The ISU has signalled that it will publish further guidance on a regular basis. So far this year it has updated its guidance for higher education and other research organisations on the application of the NSIA (see here) and we understand it intends to publish guidance on the ISU’s approach to communications and undertakings in distress. However, we understand there is no intention to publish guidance on when parties should make voluntary notifications, as the ISU views this as something for parties and their advisers to take a view on. Instead, it will continue to refer parties to its Section 3 Statement, which sets out how the UK Government expects to exercise its call-in power. There is also no plan for the ISU to publish a list of companies or entities that it considers to be inherently “high risk” from a national security perspective.

A new home for the ISU

As a final procedural point, following the UK Government reshuffle announced on 7 February 2023 the ISU has been moved to sit under the Chancellor of the Duchy of Lancaster in the Cabinet Office.
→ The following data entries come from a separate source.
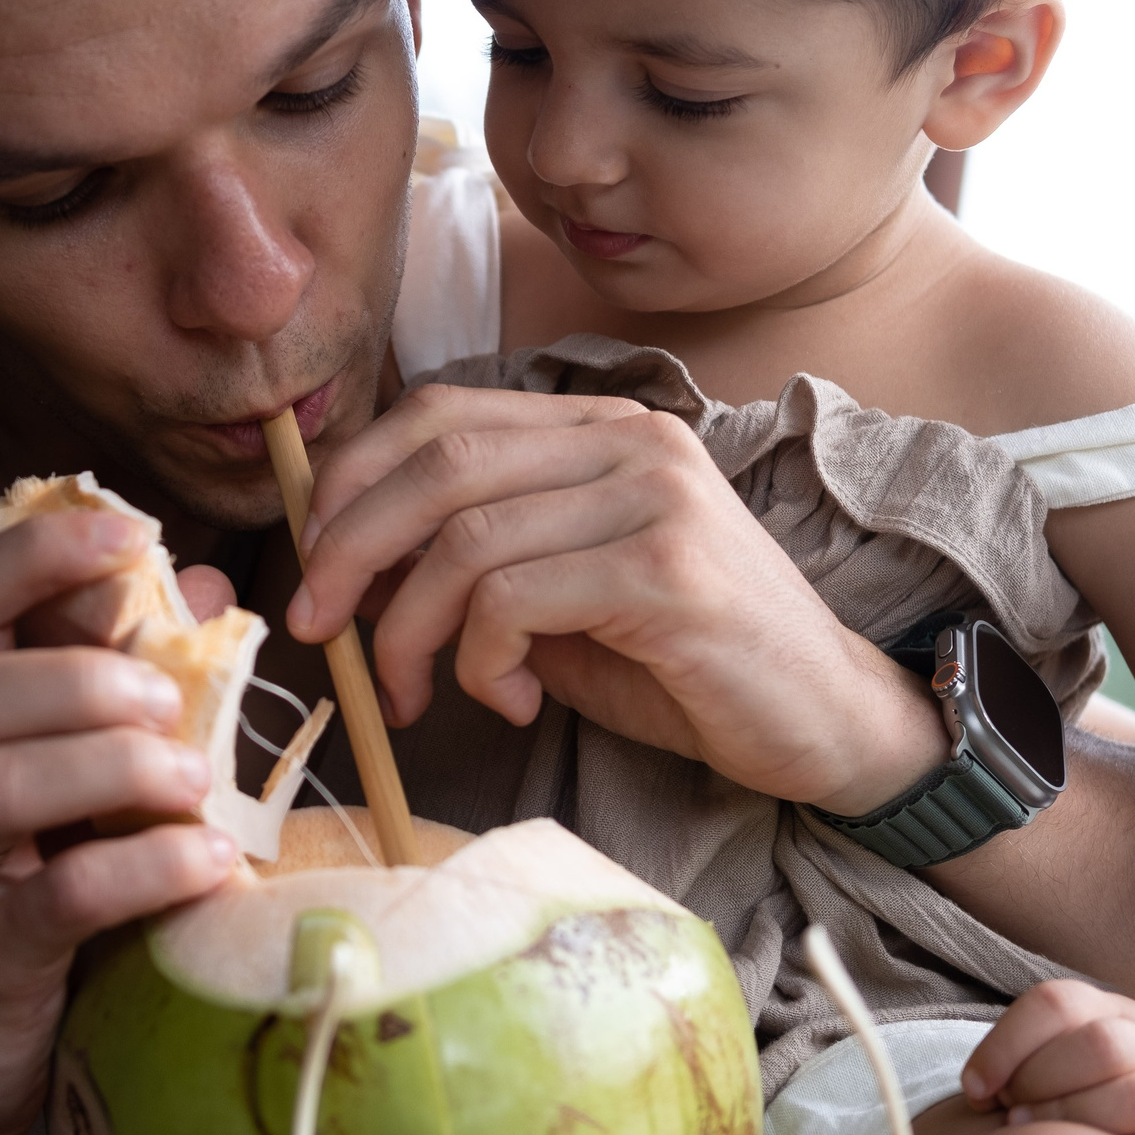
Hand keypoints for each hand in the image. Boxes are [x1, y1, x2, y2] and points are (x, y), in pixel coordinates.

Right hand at [0, 508, 239, 1134]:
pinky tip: (207, 862)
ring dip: (111, 766)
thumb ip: (133, 683)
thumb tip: (207, 587)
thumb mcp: (76, 782)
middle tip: (170, 699)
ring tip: (195, 782)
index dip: (35, 554)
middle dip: (74, 673)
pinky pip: (53, 900)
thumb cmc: (25, 897)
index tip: (127, 530)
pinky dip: (140, 869)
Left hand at [286, 383, 942, 812]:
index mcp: (601, 428)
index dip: (353, 478)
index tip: (310, 558)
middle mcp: (630, 440)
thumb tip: (347, 567)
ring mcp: (655, 496)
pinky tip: (508, 701)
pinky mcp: (667, 569)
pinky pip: (514, 598)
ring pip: (464, 541)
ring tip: (417, 694)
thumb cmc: (684, 665)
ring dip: (409, 631)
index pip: (440, 413)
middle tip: (316, 628)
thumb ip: (471, 567)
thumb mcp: (558, 602)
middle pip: (436, 465)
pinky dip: (479, 661)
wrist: (824, 722)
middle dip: (348, 550)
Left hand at [962, 979, 1134, 1134]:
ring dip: (1077, 1120)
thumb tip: (977, 1093)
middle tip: (1011, 1116)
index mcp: (1106, 1008)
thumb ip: (1024, 1059)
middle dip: (1041, 1083)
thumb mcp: (1061, 1048)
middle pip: (1098, 1046)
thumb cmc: (1095, 1079)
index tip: (975, 1091)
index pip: (1055, 1004)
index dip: (1005, 1046)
The rehousing of the ISU follows the dissolution of BEIS and the redistribution of its previous responsibilities between four “new” or remodelled UK Government departments, namely: (i) the DBT; (ii) the Department for Energy Security and Net Zero; (iii) the Department for Science, Innovation and Technology; and (iv) the Department for Culture, Media and Sport.

The Cabinet Office may be a more natural home from the perspective of inter-departmental liaison given the Cabinet Office’s experience in national security and intelligence, and the obvious tension for the BEIS Secretary of State and Department, which had to navigate an institutional tension between encouraging business (and inward investment as part of that) in the UK while simultaneously administering the investment screening process under the NSIA. Bringing the responsibilities of the now also dissolved Department for International Trade (which promoted “Global Britain” as open for business on the world stage and managed the re-negotiation of trade deals between the UK and foreign trading partners post-Brexit) under the same roof as those of BEIS would likely have exacerbated this difficult balancing act.
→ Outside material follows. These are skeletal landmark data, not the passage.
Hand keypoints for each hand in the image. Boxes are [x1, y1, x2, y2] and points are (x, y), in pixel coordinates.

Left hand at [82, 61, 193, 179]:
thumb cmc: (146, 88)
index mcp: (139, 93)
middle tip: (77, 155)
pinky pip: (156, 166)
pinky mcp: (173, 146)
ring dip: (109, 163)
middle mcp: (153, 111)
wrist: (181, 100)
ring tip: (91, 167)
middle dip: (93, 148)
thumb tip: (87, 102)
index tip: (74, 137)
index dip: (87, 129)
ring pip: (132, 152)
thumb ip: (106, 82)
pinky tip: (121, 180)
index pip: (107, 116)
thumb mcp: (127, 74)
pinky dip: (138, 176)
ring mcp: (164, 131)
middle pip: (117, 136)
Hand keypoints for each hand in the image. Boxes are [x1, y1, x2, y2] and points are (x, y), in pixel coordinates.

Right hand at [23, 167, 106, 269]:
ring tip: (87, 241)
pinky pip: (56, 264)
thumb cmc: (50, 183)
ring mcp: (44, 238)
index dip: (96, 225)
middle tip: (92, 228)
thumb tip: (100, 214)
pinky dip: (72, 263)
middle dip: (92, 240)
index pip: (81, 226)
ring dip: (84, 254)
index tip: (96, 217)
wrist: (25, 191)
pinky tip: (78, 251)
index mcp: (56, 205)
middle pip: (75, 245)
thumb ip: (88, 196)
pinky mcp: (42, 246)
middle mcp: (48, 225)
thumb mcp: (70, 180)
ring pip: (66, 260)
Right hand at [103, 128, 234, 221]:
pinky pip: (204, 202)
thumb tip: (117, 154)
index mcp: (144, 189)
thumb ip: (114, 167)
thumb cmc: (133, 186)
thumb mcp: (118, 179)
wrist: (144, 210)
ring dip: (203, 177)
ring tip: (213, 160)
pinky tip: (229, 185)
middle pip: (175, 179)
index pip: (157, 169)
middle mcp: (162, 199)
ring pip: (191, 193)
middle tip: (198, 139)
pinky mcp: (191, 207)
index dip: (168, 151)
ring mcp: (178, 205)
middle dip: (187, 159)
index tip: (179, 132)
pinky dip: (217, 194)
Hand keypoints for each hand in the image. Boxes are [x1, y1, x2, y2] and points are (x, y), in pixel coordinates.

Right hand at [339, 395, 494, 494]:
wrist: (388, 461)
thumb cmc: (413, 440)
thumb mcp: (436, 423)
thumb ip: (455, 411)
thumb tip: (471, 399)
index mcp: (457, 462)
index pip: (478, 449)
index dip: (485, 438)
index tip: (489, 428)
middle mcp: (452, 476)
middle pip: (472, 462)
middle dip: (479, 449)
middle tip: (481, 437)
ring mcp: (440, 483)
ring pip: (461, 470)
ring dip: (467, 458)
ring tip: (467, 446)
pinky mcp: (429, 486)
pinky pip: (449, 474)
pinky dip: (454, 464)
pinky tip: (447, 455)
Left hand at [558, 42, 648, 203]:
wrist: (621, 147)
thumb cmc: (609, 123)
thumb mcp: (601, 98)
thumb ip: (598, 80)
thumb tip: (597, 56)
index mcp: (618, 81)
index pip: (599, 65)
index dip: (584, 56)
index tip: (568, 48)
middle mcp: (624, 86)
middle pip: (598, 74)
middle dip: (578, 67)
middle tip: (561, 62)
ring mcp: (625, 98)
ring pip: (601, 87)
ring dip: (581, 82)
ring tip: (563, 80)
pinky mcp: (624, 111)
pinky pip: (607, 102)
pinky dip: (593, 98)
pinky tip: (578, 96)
However, the move may also raise new tensions. Whilst the BEIS Secretary of State and Department were accustomed to communicating regularly with senior business individuals, this is not necessarily the case for the Cabinet Office, which is closer to the Prime Minister and must also deal with the significant weight of senior intelligence and security officials within the department (and with the hawkishness on security policy that comes with this). Parties will therefore be watching closely to see whether this move of the ISU towards the UK political centre changes the approach to the substantive nature of NSIA concerns identified to date.

Taking it all in

In summary, several aspects of the NSIA have worked well, providing relatively rapid review (by global standards) for most transactions. However, there are material concerns around the opacity of the regime for “call-in” cases and those put into the second period of review by the ISU. Additionally, some important areas of interpretation remain open (albeit we are encouraged by the continued publication of market guidance). In the year to come, we hope that the ISU continues to listen to market feedback and make improvements to address important procedural issues, which any regime in its infancy is bound to experience. Greater engagement with parties at the case-specific level when combined with market wide guidance will help to ensure the NSIA doesn’t transition into a “terrible twos” phase in its second year of operation.